Before-and-after change data:
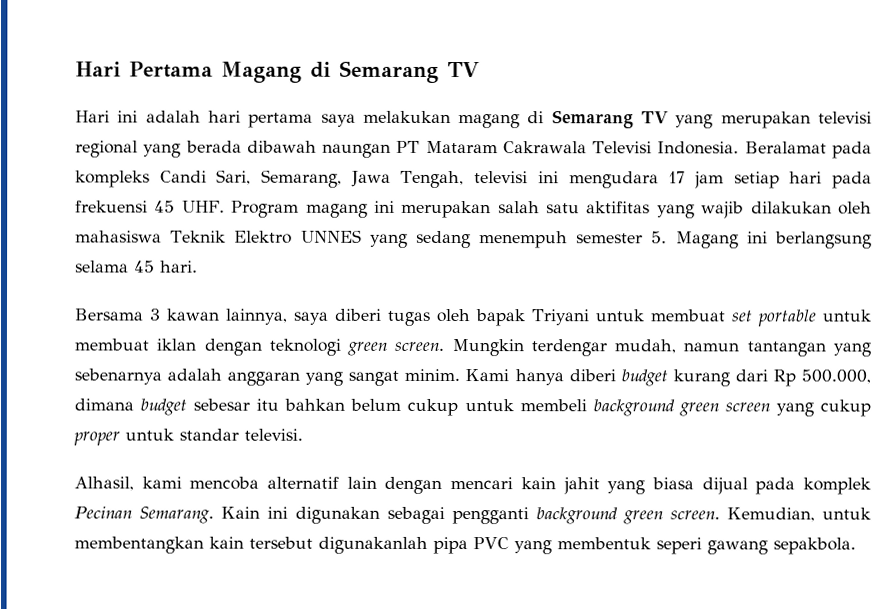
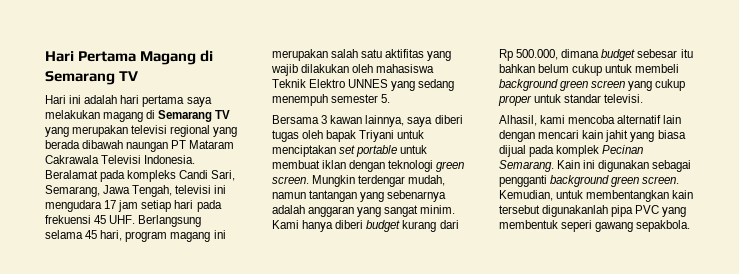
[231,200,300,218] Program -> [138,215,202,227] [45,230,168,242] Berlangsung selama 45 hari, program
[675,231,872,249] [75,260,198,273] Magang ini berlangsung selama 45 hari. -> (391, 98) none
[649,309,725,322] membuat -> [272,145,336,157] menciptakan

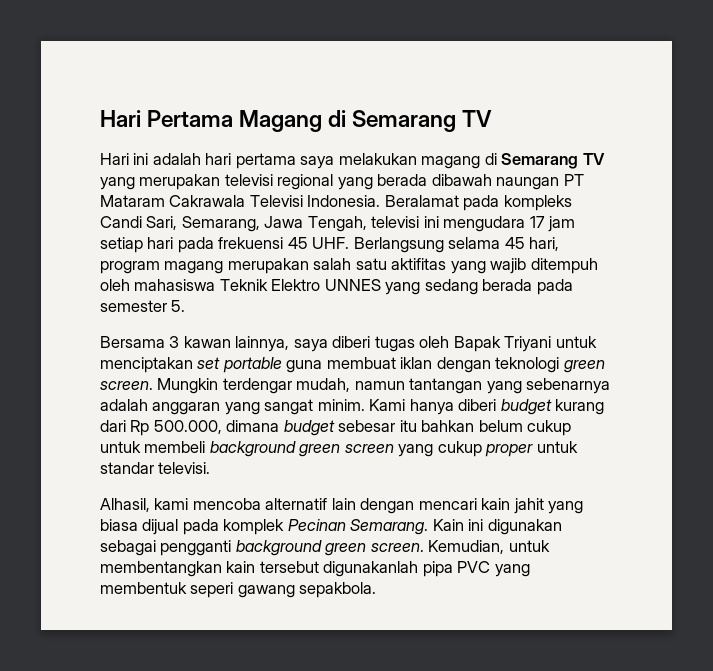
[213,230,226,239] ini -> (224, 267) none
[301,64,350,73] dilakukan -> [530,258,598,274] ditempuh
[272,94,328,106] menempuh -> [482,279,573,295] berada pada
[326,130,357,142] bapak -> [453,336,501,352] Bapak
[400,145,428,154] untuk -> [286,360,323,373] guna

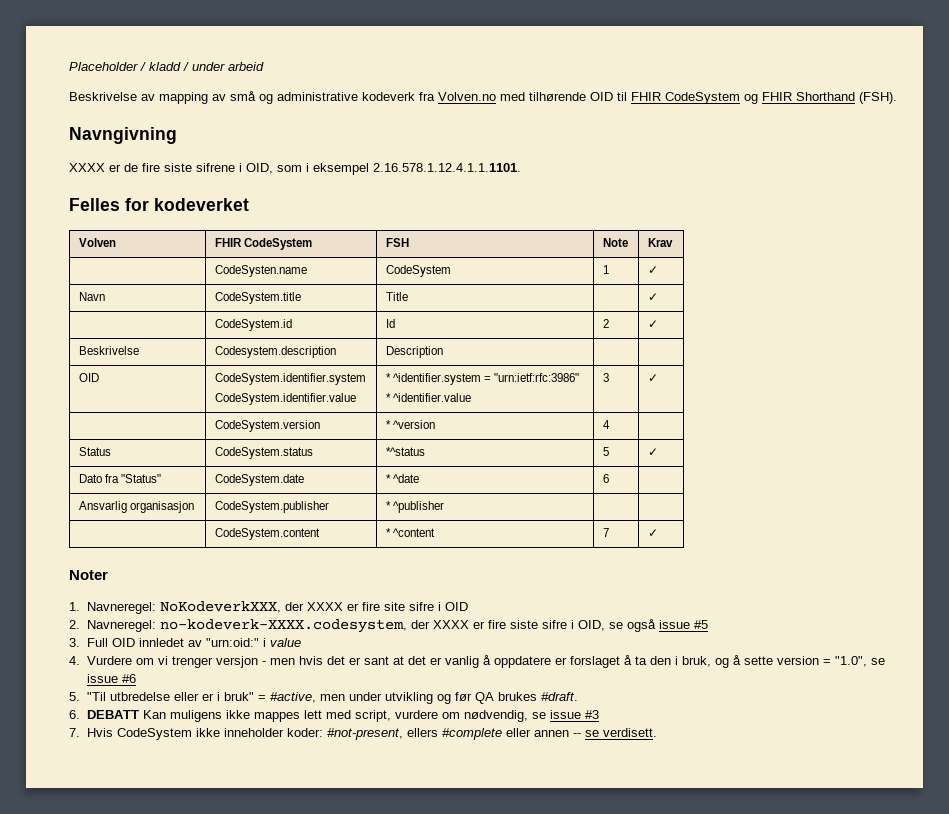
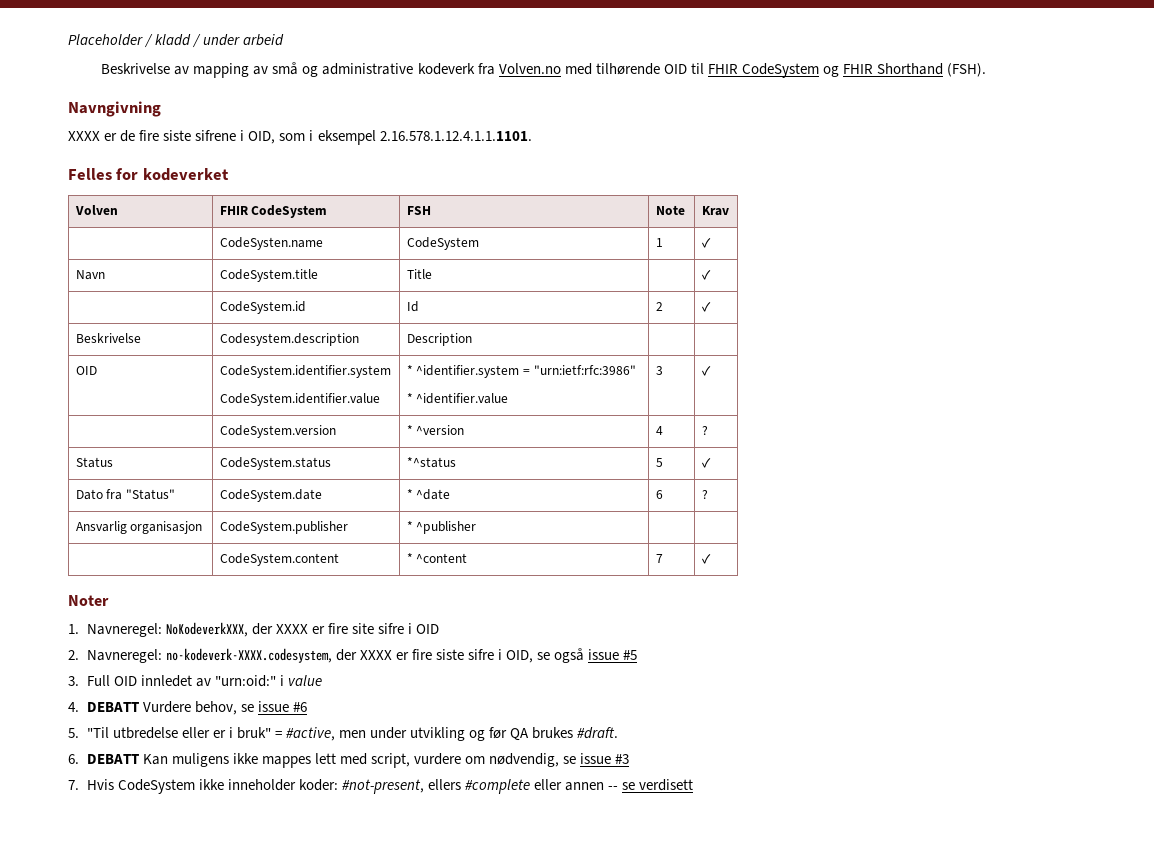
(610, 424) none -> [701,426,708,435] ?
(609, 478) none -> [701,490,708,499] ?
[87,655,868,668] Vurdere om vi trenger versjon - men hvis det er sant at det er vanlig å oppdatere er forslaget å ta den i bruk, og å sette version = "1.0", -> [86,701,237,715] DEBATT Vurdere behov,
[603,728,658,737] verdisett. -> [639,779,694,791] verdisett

--

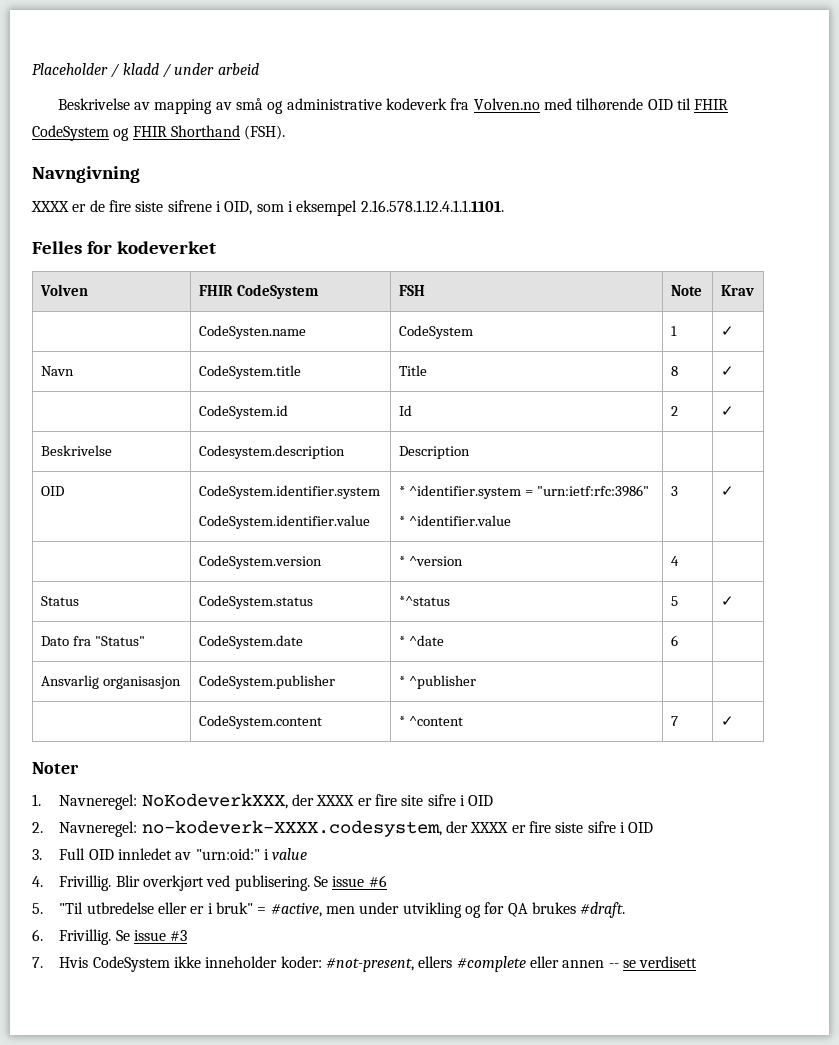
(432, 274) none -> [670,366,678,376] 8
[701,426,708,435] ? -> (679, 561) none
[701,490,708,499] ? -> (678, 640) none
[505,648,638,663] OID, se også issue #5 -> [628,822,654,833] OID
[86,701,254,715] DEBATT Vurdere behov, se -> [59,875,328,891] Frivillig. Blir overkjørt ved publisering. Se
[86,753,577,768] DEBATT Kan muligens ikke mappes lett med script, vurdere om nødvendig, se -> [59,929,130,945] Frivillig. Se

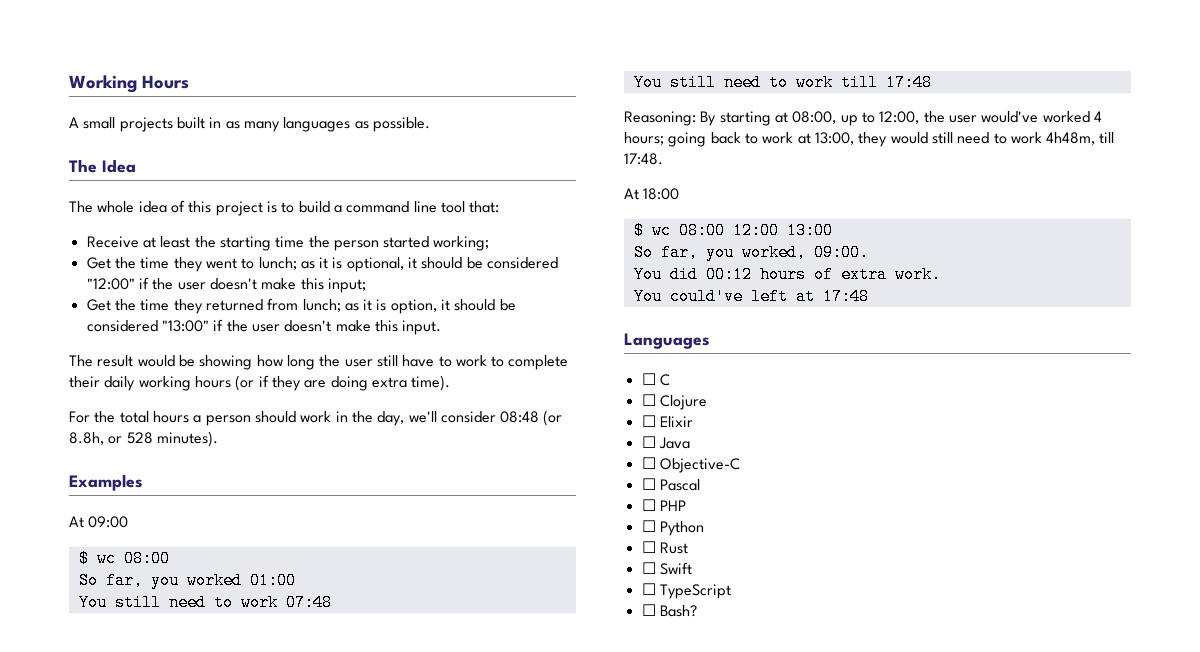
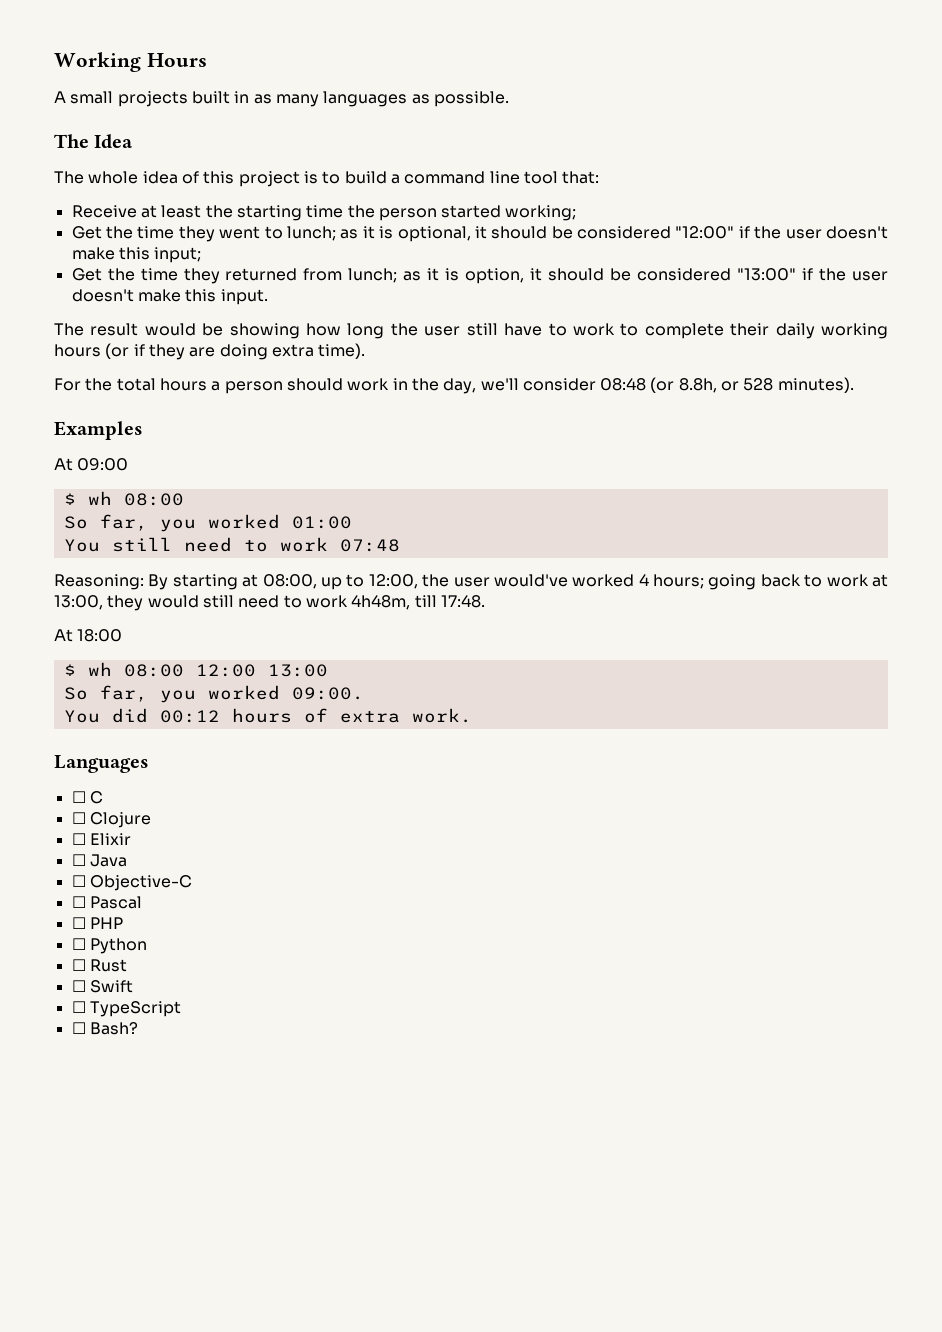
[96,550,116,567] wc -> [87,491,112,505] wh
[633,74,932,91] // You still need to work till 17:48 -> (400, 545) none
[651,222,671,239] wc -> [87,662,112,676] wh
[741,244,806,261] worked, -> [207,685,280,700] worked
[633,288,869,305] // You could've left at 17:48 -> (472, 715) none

Work request:
Every line in the data above that contains "DEBATT" needs to be copied.

Problem solution:
[87,655,868,668] Vurdere om vi trenger versjon - men hvis det er sant at det er vanlig å oppdatere er forslaget å ta den i bruk, og å sette version = "1.0", -> [86,701,237,715] DEBATT Vurdere behov,
[86,701,254,715] DEBATT Vurdere behov, se -> [59,875,328,891] Frivillig. Blir overkjørt ved publisering. Se
[86,753,577,768] DEBATT Kan muligens ikke mappes lett med script, vurdere om nødvendig, se -> [59,929,130,945] Frivillig. Se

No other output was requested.